Sam Mendes’ Away We Go attempts to capture the many moments of uncertainty leading up to parenthood by fluctuating quirky comedy and serious drama. These tonal shifts thankfully never stray into the extreme, instead relying on the subtlety of framing to reveal the small moments of character. And the film is brave enough to completely focus on the intimate journey of two people justifying their love outside the realm of type-cast family units.
But the underlining tension protagonists Burt (John Krasinski) and Verona (Maya Rudolph) feel with the responsibility of having a child becomes too simplistic, especially when juxtaposed with the four situational couples they visit throughout the film. These vary from nightmarish (Allison Janney and Maggie Gyllenhaal) to the damaged (Chris Messina), and none make the impact they should. Moments of pain can be found within each scene, but Mendes often undermines this progress with conventional action and dialogue.
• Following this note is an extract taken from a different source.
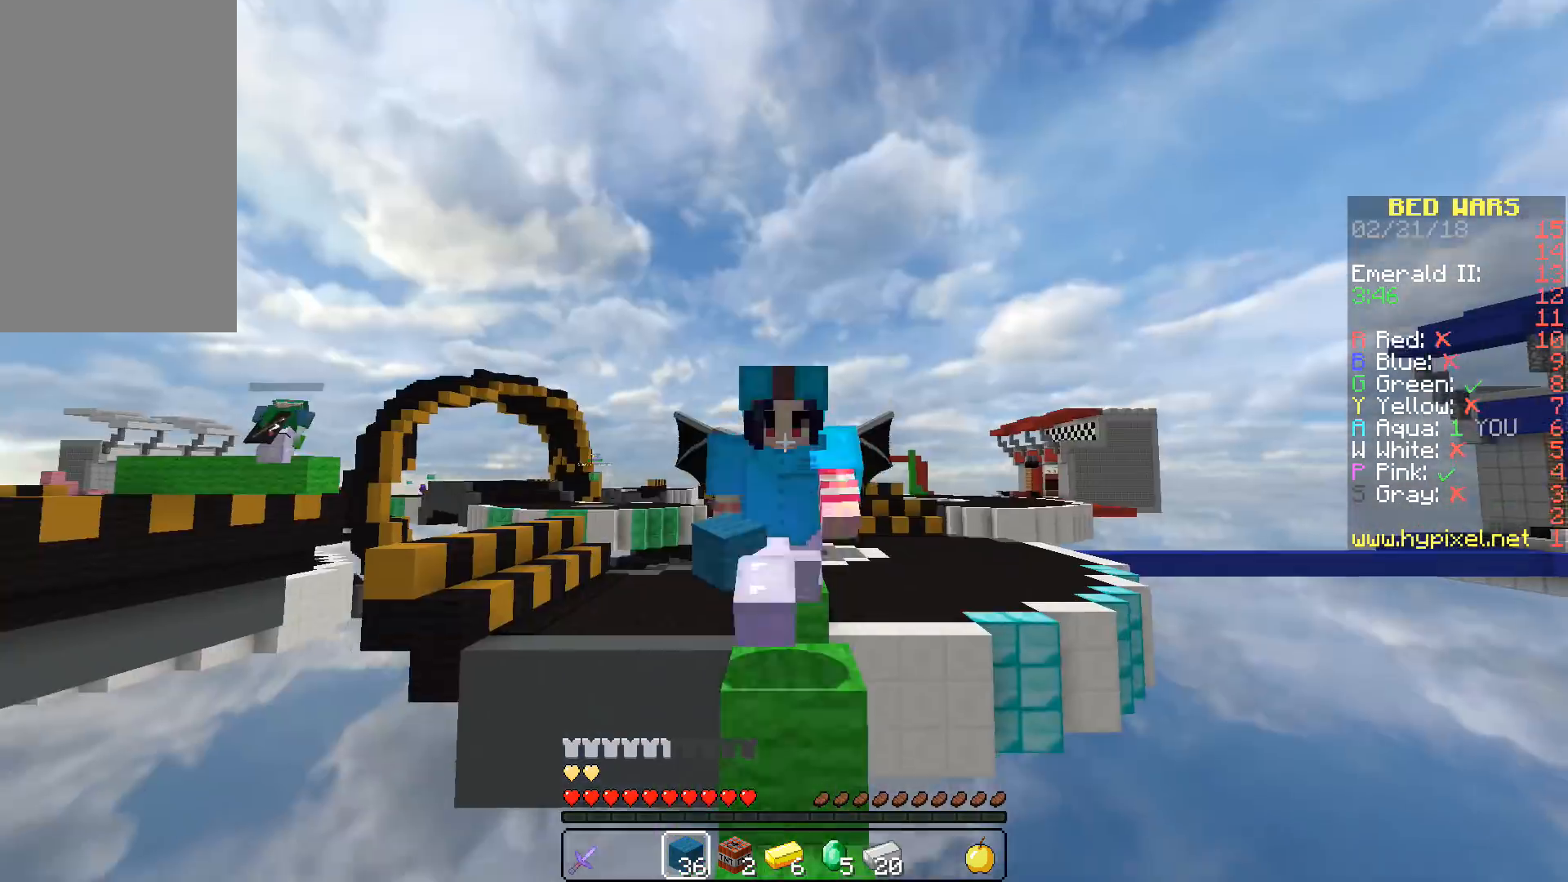
{"keys": ["space", "w"], "mouse": [], "events": []}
Unlike Mendes’ genre efforts, Away We Go lacks a visual authority, floating by seamlessly into the ether of everyday life. Yet despite this casual structure, Mendes hammers his point home so bombastically with ironic music cues and character motifs that by the end Burt and Verona are stripped of their charm and vulnerability. Instead of standing alone strong and independent, they just seem lost, staring into the open hoping for more guidance.